REPUBLIKA.CO.ID, ANKARA -- Sekutu nasionalis Presiden Tayyip Erdogan telah menyusun konstitusi baru untuk Turki pada Selasa (4/5). Usulan konstitusi baru ini akan segera diberikan kepada Partai AK (AKP) yang dipimpin oleh Erdogan untuk dibahas.
Erdogan mengatakan dia berharap teks konstitusional baru dapat siap pada 2022 untuk debat publik. Karena negara itu bersiap untuk menandai seratus tahun pembentukan republik Turki modern dari Kekaisaran Ottoman pada 2023 mendatang. AKP yang berakar pada Islamis telah berbicara tentang penyusunan peta jalan menuju konstitusi baru, tetapi belum mengumumkan rinciannya.
"Proposal konstitusional ini adalah obor demokrasi 100 tahun yang akan datang, sebuah gerakan rakyat kami untuk membangun dan merebut kembali masa depan," kata Pemimpin Partai Gerakan Nasionalis (MHP), Devlet Bahceli.
Bahceli menerangkan draf MHP merekomendasikan pembentukan pengadilan baru untuk menangani beberapa masalah yang sekarang ditangani oleh mahkamah konstitusi, termasuk penutupan partai politik. Selain itu MHP mengusulkan kekuasaan parlemen untuk memilih anggota peradilan akan diperluas.
Bahceli mengatakan draf itu bertujuan untuk memperbarui pemahaman tentang hak-hak dasar dan kebebasan. Bahceli dan MHP sebelumnya telah menyerukan pelarangan partai utama pro-Kurdi yang dianggap membahayakan persatuan nasional.
Para pemilih Turki pada 2017 menyetujui revisi konstitusi saat ini yang menetapkan sistem presidensial eksekutif sebagai pengganti demokrasi parlementer. Revisi konstitusi itu mendapatkan pertentangan yang keras dari partai oposisi dan kelompok hak asasi manusia.

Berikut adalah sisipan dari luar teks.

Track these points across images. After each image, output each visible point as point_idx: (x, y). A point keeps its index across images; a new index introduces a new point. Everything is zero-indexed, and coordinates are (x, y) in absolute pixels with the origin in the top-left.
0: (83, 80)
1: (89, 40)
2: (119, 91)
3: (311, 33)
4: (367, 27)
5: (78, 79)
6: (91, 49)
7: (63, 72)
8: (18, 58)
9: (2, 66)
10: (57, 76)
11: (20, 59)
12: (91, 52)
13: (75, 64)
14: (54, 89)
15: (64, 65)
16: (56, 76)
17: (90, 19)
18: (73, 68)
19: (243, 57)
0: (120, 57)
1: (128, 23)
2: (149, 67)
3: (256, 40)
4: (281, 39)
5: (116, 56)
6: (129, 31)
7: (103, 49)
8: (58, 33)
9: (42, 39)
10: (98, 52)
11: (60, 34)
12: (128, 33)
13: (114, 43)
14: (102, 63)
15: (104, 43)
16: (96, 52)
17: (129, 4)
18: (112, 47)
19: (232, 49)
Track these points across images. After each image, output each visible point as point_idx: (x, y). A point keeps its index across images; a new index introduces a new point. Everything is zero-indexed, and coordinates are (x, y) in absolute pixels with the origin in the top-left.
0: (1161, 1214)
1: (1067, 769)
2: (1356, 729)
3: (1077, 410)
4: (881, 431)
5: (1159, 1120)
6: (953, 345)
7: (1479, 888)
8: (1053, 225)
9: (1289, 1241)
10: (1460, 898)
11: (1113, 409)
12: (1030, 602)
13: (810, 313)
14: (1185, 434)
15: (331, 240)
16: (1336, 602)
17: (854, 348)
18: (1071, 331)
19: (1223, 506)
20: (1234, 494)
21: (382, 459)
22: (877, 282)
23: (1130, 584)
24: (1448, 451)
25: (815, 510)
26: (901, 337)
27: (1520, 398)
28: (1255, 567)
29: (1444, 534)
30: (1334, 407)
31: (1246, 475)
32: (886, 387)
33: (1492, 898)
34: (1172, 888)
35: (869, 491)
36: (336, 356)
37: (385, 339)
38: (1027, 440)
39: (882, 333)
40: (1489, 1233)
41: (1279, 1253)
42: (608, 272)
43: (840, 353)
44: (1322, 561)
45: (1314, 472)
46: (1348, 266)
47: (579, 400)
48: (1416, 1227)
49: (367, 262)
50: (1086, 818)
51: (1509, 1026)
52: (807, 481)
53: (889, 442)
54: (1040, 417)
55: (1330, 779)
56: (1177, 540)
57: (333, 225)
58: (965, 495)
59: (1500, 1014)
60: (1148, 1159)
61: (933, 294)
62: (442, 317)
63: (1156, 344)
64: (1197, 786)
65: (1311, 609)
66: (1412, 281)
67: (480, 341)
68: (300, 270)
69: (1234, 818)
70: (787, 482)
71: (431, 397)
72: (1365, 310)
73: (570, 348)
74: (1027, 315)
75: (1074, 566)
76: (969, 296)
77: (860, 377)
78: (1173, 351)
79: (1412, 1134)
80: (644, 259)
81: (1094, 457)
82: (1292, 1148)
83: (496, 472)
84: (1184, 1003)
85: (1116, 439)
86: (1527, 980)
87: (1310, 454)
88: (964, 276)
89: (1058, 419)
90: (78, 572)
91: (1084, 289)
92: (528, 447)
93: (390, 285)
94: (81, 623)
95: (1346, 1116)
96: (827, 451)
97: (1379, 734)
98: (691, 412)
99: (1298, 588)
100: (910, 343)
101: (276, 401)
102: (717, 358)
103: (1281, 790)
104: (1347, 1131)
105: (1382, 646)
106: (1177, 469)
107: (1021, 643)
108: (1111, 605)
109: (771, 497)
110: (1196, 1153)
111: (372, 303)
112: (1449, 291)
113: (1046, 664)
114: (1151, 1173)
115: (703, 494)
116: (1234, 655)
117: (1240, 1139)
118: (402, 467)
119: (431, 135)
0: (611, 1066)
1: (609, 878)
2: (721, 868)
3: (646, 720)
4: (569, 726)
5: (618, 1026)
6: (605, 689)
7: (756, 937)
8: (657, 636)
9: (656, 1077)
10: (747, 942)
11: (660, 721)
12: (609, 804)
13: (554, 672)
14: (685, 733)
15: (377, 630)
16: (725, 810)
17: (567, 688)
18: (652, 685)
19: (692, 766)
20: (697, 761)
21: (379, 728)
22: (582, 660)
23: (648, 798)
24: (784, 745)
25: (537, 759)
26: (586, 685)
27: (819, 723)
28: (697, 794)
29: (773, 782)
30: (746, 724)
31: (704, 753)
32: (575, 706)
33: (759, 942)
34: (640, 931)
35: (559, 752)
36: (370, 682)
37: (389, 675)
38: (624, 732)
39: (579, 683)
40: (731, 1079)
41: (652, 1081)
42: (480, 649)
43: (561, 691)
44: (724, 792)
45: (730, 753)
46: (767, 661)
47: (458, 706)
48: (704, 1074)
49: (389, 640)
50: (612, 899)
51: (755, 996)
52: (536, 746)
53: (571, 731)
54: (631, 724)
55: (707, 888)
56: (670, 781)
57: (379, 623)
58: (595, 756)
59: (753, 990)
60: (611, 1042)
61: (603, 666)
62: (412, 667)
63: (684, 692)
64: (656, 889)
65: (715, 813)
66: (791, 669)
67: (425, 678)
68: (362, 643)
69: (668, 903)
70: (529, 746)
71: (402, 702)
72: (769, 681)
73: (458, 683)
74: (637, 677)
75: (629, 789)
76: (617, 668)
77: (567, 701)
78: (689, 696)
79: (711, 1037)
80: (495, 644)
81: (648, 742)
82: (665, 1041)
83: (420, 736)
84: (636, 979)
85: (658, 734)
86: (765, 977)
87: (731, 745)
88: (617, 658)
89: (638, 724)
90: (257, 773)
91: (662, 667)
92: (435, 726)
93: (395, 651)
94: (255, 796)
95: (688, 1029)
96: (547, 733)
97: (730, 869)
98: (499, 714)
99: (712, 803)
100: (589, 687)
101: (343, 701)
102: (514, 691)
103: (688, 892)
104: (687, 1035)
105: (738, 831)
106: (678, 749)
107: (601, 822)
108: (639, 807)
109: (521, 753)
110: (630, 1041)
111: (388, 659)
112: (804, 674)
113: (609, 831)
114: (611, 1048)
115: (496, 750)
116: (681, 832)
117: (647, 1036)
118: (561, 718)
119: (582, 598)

Erdogan terpilih sebagai presiden di bawah pengaturan baru pada 2018. Akan tetapi dia menginginkan perubahan konstitusi lebih lanjut.

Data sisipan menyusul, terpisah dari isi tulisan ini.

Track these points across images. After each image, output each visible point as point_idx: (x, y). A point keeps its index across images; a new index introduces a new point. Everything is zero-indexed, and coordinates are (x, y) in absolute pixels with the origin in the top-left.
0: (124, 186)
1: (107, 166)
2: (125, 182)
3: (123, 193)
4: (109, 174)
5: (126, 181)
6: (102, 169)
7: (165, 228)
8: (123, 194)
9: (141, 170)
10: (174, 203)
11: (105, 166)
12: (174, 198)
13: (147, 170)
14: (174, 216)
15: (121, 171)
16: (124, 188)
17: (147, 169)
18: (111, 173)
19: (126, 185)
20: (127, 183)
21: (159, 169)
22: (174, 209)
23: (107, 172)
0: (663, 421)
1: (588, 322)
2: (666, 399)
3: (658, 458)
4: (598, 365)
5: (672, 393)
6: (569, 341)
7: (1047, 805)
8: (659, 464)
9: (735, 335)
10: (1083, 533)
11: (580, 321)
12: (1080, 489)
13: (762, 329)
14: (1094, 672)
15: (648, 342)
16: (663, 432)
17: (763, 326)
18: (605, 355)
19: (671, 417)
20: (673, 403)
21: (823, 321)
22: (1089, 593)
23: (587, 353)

AKP dan MHP memiliki mayoritas parlemen tetapi jumlah mereka tidak cukup untuk menyerukan referendum. Konstitusi Turki yang ada diadopsi pada tahun 1982 setelah kudeta militer dan telah diubah berkali-kali selama bertahun-tahun.
Kelompok hak asasi manusia dan sekutu Barat Turki telah mengkritik rencana perubahan konstitusional. Mereka menilai perubahan itu sebagai peningkatan otoritarianisme di bawah Erdogan, terutama sejak upaya kudeta 2016 yang mendorong tindakan keras terhadap lawan-lawannya. Otoritas Turki mengatakan perubahan konstitusional itu diperlukan untuk keamanan nasional.